▶ **Given records**:
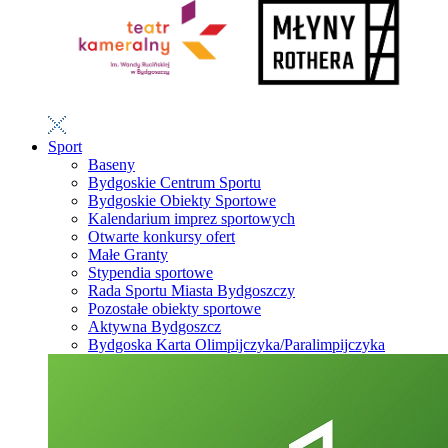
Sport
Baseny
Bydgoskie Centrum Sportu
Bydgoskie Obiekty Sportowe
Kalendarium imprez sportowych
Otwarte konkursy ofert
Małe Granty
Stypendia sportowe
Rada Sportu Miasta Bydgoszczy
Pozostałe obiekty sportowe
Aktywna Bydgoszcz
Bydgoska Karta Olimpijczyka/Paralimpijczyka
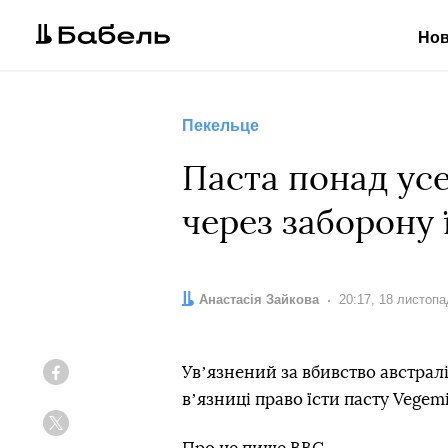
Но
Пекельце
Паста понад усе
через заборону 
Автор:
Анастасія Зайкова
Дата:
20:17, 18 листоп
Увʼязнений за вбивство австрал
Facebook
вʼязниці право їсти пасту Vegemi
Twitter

▶ **Directions**: From the line that contains "Анастасія Зайкова" to the last line of the material above, repeat every line exactly, keeping both the first and the last.

▶ **Task solution**:
Анастасія Зайкова
Дата:
20:17, 18 листоп
Увʼязнений за вбивство австрал
Facebook
вʼязниці право їсти пасту Vegemi
Twitter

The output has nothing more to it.